The billionaire investor who has been trying to expunge a “paper road” that makes up a portion of the Paumanok Path from his Amagansett property has sued East Hampton Town, demanding that a stop-work order be lifted and seeking damages of at least $1 million.
Attorneys for Michael Novogratz filed suit in State Supreme Court last week asking that the court allow his contractors to complete the relocation of the former Francis Fleetwood home off the renowned architect’s former 33-acre estate and onto an adjacent 5-acre parcel that Mr. Novogratz also owns.
The attorneys asked the court to lift the stop-work order immediately, to allow the move to be completed last week, on the condition the house remain on its temporary support brackets, so as to avoid it having to be picked up twice, but a judge declined.
Instead, the house remains near the property line on the former Fleetwood Estate, at 85 Ocean View Lane, where Mr. Novogratz presumably has other redevelopment plans. East Hampton Town will be asked to respond to the claim that the century-old road right-of-way does not actually exist.
The suit claims that the months of delays to the planned project will cost Mr. Novogratz at least $1 million, which the attorneys claim the town should be held liable for if the plaintiff ultimately prevails.
Mr. Novogratz had asked the town more than a year ago to abandon the paper road, in exchange for a legal easement that would guarantee the Paumanok Path could cross his property at 58 Cross Highway. But the town balked over concerns that the abandonment would allow substantially more development on the property.
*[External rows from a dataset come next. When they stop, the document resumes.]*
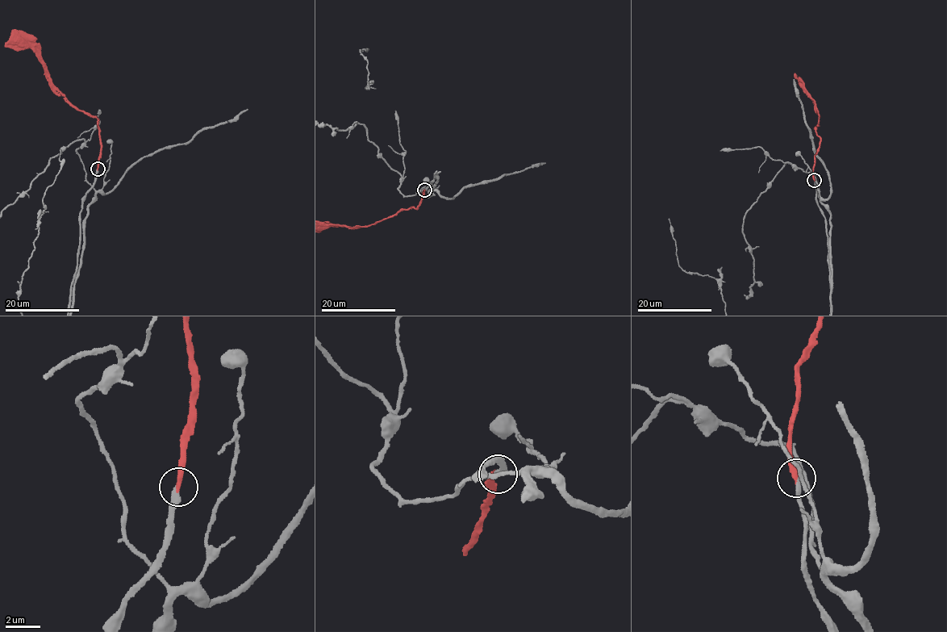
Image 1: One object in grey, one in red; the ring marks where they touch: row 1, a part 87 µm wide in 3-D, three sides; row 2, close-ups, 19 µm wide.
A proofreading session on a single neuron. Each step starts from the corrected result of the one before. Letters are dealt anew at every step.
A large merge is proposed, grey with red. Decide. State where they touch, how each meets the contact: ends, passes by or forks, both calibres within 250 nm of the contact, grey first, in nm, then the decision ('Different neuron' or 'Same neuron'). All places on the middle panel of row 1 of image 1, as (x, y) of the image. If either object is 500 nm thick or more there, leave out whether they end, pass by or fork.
Place: (424, 190). At the ring grey ends. At the ring red ends. Thickness 320 nm (grey) against 300 nm. Same neuron

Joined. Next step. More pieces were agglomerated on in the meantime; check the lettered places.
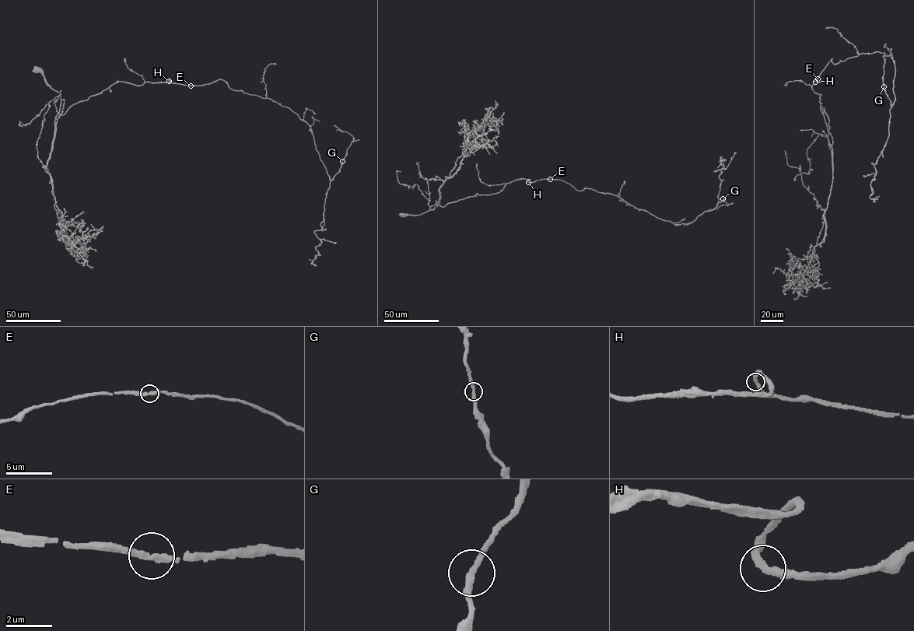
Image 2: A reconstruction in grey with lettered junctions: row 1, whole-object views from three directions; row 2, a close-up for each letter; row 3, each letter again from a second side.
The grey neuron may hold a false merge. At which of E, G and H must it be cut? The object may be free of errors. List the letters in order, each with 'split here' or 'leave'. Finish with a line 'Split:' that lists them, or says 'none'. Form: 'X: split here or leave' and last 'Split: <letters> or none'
E: leave
G: leave
H: leave
Split: none

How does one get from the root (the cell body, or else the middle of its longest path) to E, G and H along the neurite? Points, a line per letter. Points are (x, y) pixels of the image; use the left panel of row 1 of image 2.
E: (36, 69), (60, 92), (54, 137), (60, 114), (118, 82), (138, 85), (169, 79), (190, 85)
G: (36, 69), (60, 92), (54, 137), (60, 114), (118, 82), (220, 79), (305, 120), (330, 180), (342, 161)
H: (36, 69), (60, 92), (54, 137), (60, 114), (113, 84), (121, 82), (138, 85), (146, 82), (169, 81)

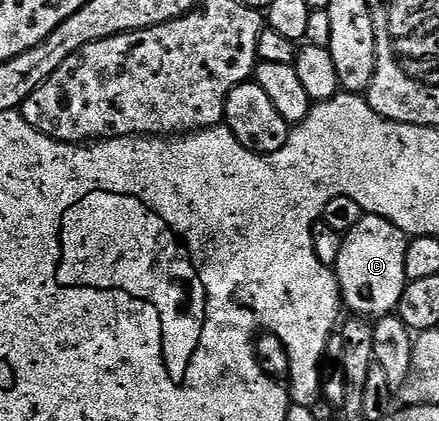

Attorneys for the billionaire hedge fund manager and Bitcoin investor said that their own examinations of property records going back to 1914 did not indicate that the paper road shown on town highway maps was ever actually dedicated and deeded to the town.
Last summer, Mr. Novogratz’s representatives convinced county property records staff that the roadway was shown in error and got the maps changed to not include the road. They then applied for and received a building permit to allow the 3,500-square-foot Fleetwood house to be moved onto the Cross Highway property.
But unbeknown to either Mr. Novogratz’s representatives or the Building Department, a local resident who had taken an interest in the matter, David Buda, presented evidence to the county in the interim that the paper right-of-way to the town was indeed proper, and county staff had refiled the original layouts with the roadway bisecting the Cross Highway parcel.
When this change was highlighted to the Building Department, the house move project was ordered halted. Mr. Novogratz’s contractors nonetheless moved the house off its foundation and to the edge of the property.
“The litigation is intended to establish our ownership to the paper road so that my client can relocate the former Fleetwood house to his preferred location,” Mr. Novogratz’s attorney, Steve Latham, said in an email this week. “We are seeking the court’s permission to temporarily relocate the house to that location, but to leave it on cribbing and not do anything further in terms of constructing a foundation or connecting to utilities, etc., until the court issues a decision.”
The case made by Mr. Novogratz’s attorneys relies on property records that they say never indicate that the possible roadway route drawn in highway maps more than a century ago was ever dedicated to the town.
The town’s support has pointed to a notation in the East Hampton Highway Book, a map of the town’s roadways, many of which have never been actually created that created a roadway from “Cross Highway from Cranberry Hole Highway to Fresh Pond Highway.” But Mr. Novogratz’s attorneys say there is no evidence the roadway across their property was ever dedicated to the town by one of its owners, as would be necessary.
Town Supervisor Peter Van Scoyoc said that town officials can no longer discuss the dispute now that it is the subject of litigation. He said he expects the Town Board will have the court case handled by an outside law firm rather than the town attorney’s office.